Blog post from Councillor David Fothergill on the importance of focusing on generating good health rather than concentrating on sickness and illness to improve our communities.

We all want to be healthy but may pause a little if we are asked what it means to be healthy. Is health something that we can grasp, something that we can measure and can improve, or is it the absence of disease and sickness?

We may have one idea of health when raising a toast to someone’s good health at a social occasion and another idea of health when considering what services are needed to improve the health of local residents.

It is helpful to give some consideration to the definition of health so that we can be on firm foundations when looking to improve health in our communities.

The longstanding definition of health from the World Health Organization (WHO) formulated in 1948 is ‘a state of complete physical, mental and social well-being and not merely the absence of disease or infirmity’. This was an important definition in that it considered health as something positive rather than an absence of disease.

The focus on generating health rather than concentrating on sickness has opened the way for local health improvement in communities and to a focus on listening to people rather than simply sticking with a medical model of disease. It is also potentially helpful to see health in the context of the three areas of physical, mental and social wellbeing, especially if these are given similar weight when decisions on priorities are being made.

The WHO definition is by no means perfect though and has come under criticism in recent years. It was originally drawn up when rapidly progressing illnesses were more prominent and life expectancy much shorter than it is today. As populations become older, long-term conditions become more common and screening and early diagnosis increases, so conceptions of health change.

A complete state of health may not be possible for someone living with diabetes, but they can still be healthy. A person may be diagnosed as HIV positive but with appropriate support and treatment may have very little or no effect on life expectancy.

Health is about what makes us feel good physically, mentally, socially, and spiritually. It is about how we react to the strains and stresses of life and are not only resilient to them but have the potential to bounce back even stronger.

We can be healthy if we do not have a recognised disease but can also be healthy if we can manage a condition and look to live life to the full.

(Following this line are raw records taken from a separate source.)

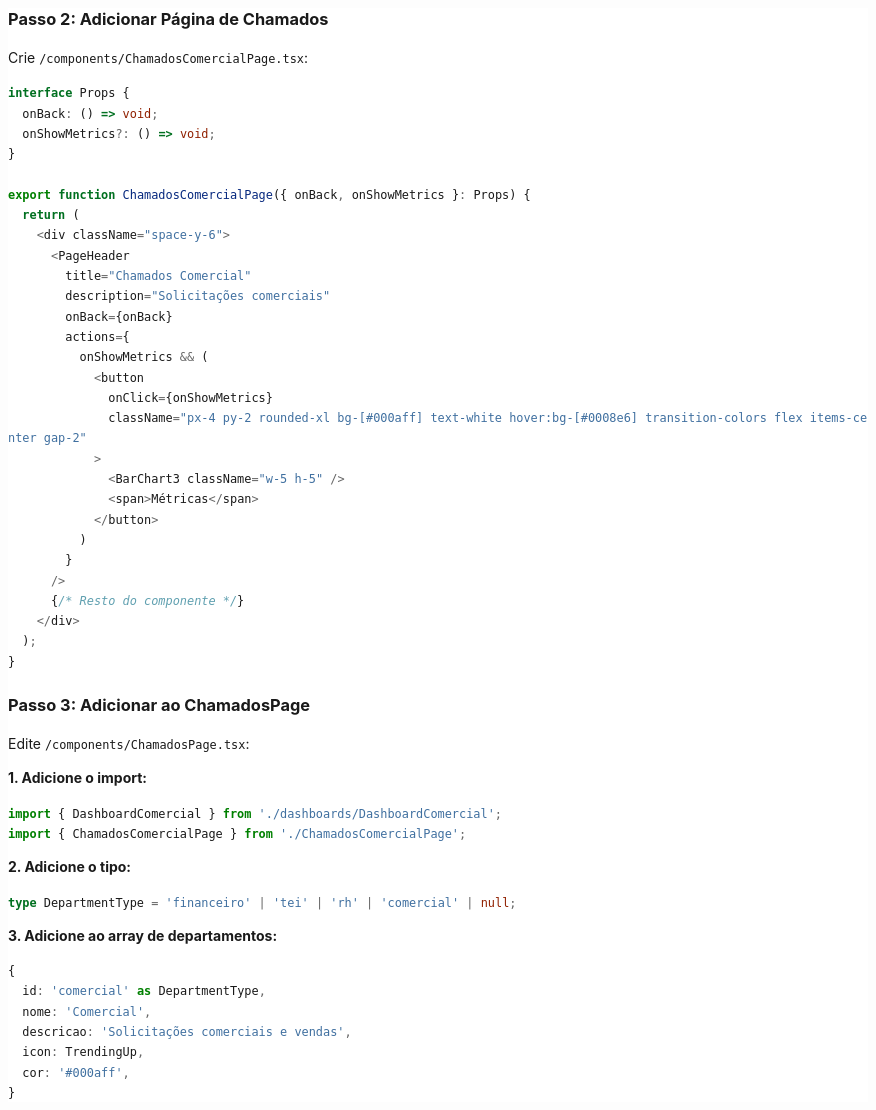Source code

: ### Passo 2: Adicionar Página de Chamados
Crie `/components/ChamadosComercialPage.tsx`:

```typescript
interface Props {
  onBack: () => void;
  onShowMetrics?: () => void;
}

export function ChamadosComercialPage({ onBack, onShowMetrics }: Props) {
  return (
    <div className="space-y-6">
      <PageHeader 
        title="Chamados Comercial"
        description="Solicitações comerciais"
        onBack={onBack}
        actions={
          onShowMetrics && (
            <button
              onClick={onShowMetrics}
              className="px-4 py-2 rounded-xl bg-[#000aff] text-white hover:bg-[#0008e6] transition-colors flex items-center gap-2"
            >
              <BarChart3 className="w-5 h-5" />
              <span>Métricas</span>
            </button>
          )
        }
      />
      {/* Resto do componente */}
    </div>
  );
}
```

### Passo 3: Adicionar ao ChamadosPage
Edite `/components/ChamadosPage.tsx`:

**1. Adicione o import:**
```typescript
import { DashboardComercial } from './dashboards/DashboardComercial';
import { ChamadosComercialPage } from './ChamadosComercialPage';
```

**2. Adicione o tipo:**
```typescript
type DepartmentType = 'financeiro' | 'tei' | 'rh' | 'comercial' | null;
```

**3. Adicione ao array de departamentos:**
```typescript
{
  id: 'comercial' as DepartmentType,
  nome: 'Comercial',
  descricao: 'Solicitações comerciais e vendas',
  icon: TrendingUp,
  cor: '#000aff',
}
```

Focusing on good health and what makes us well, rather than on bad health and what makes us sick, moves us to consider assets rather than deficits. People and communities have assets which determine their health, and these can be built on and strengthened. Looked at from this point of view we can see health as a public good, as something that everyone should work towards and the best attainable health as a human right.

Given the priority of health in our lives as individuals and for communities, it is important to consider how health can be measured and how we can know if a community is becoming healthier. However, measuring health is not as easy as measuring illness. The most straightforward way of seeking to measure health is to consider how long people live.

Life expectancy can be calculated for one area and compared with another, but it is only a snapshot in time and not an accurate prediction. Also, it does not consider quality of life or include any aspect of people’s experience of life.

Healthy life expectancy can also be calculated and may be more useful in comparisons. It uses responses to questions about the level of people’s general health to calculate a figure for how long people will stay healthy. Healthy life expectancy will always be lower than life expectancy and the gap can be used to give an indication of overall levels of ill health.